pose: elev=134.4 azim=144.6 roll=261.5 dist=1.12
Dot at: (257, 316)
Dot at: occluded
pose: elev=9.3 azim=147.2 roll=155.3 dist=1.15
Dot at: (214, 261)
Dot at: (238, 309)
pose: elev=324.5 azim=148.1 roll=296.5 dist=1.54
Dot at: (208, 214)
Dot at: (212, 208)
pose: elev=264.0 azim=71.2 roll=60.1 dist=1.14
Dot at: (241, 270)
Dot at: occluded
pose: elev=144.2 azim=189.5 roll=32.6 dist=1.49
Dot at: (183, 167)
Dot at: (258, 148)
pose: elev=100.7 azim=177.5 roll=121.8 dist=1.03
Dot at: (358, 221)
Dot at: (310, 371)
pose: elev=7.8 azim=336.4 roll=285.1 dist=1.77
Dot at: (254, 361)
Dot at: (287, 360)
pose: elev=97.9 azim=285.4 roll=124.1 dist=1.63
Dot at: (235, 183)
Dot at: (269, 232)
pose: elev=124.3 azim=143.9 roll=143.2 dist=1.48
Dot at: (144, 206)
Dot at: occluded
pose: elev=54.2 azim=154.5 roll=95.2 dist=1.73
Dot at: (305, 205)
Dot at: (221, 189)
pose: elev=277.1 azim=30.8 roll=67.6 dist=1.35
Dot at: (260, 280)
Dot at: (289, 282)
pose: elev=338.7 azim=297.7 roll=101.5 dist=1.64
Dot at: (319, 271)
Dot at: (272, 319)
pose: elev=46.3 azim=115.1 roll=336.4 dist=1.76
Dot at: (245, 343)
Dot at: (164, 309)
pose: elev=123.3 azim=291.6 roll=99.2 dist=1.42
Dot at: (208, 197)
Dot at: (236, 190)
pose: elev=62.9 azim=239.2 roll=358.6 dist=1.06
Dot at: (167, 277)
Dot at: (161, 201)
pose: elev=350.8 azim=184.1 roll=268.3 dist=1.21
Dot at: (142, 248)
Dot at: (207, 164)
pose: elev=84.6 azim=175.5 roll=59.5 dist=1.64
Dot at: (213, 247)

DESCRIPTION OF THE TASK:
Reproduce the material above verbatim, from its first line through the line that contains "Dot at: (289, 282)", inclusive.

EXERCISE ANSWER:
pose: elev=134.4 azim=144.6 roll=261.5 dist=1.12
Dot at: (257, 316)
Dot at: occluded
pose: elev=9.3 azim=147.2 roll=155.3 dist=1.15
Dot at: (214, 261)
Dot at: (238, 309)
pose: elev=324.5 azim=148.1 roll=296.5 dist=1.54
Dot at: (208, 214)
Dot at: (212, 208)
pose: elev=264.0 azim=71.2 roll=60.1 dist=1.14
Dot at: (241, 270)
Dot at: occluded
pose: elev=144.2 azim=189.5 roll=32.6 dist=1.49
Dot at: (183, 167)
Dot at: (258, 148)
pose: elev=100.7 azim=177.5 roll=121.8 dist=1.03
Dot at: (358, 221)
Dot at: (310, 371)
pose: elev=7.8 azim=336.4 roll=285.1 dist=1.77
Dot at: (254, 361)
Dot at: (287, 360)
pose: elev=97.9 azim=285.4 roll=124.1 dist=1.63
Dot at: (235, 183)
Dot at: (269, 232)
pose: elev=124.3 azim=143.9 roll=143.2 dist=1.48
Dot at: (144, 206)
Dot at: occluded
pose: elev=54.2 azim=154.5 roll=95.2 dist=1.73
Dot at: (305, 205)
Dot at: (221, 189)
pose: elev=277.1 azim=30.8 roll=67.6 dist=1.35
Dot at: (260, 280)
Dot at: (289, 282)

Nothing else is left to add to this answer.